Task details → Keep only those lines of the records that include the string "eller".

Record excerpts →
┌──

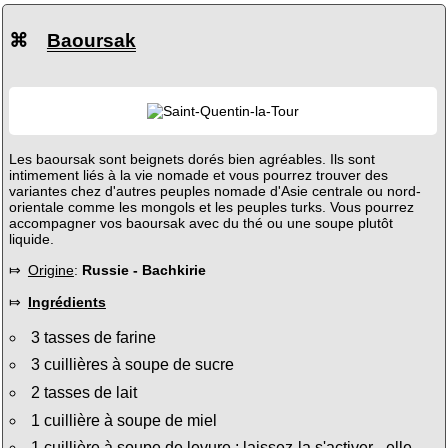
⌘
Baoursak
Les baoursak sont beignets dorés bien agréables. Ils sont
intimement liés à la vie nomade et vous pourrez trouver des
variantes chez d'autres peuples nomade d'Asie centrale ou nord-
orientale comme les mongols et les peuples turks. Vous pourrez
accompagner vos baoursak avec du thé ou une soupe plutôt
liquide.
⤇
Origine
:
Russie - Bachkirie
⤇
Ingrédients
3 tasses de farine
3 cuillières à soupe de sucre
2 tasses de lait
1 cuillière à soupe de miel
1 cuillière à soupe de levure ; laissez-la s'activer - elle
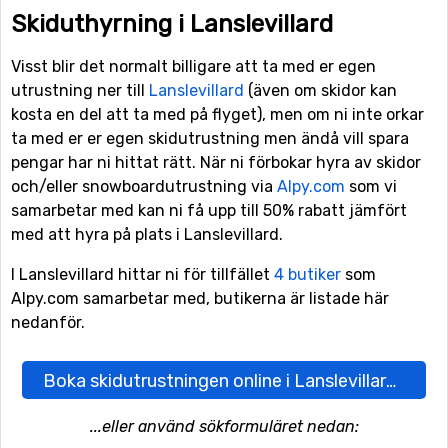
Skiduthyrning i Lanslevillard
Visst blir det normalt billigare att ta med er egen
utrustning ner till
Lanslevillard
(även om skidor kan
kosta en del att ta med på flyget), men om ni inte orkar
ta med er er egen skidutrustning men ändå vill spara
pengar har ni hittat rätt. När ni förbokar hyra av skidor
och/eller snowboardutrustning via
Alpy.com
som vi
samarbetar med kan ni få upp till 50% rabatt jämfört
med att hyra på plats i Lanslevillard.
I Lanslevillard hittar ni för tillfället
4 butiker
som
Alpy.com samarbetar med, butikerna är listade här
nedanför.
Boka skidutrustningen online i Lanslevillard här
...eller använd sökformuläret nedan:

└──

Response area →
och/eller snowboardutrustning via
...eller använd sökformuläret nedan:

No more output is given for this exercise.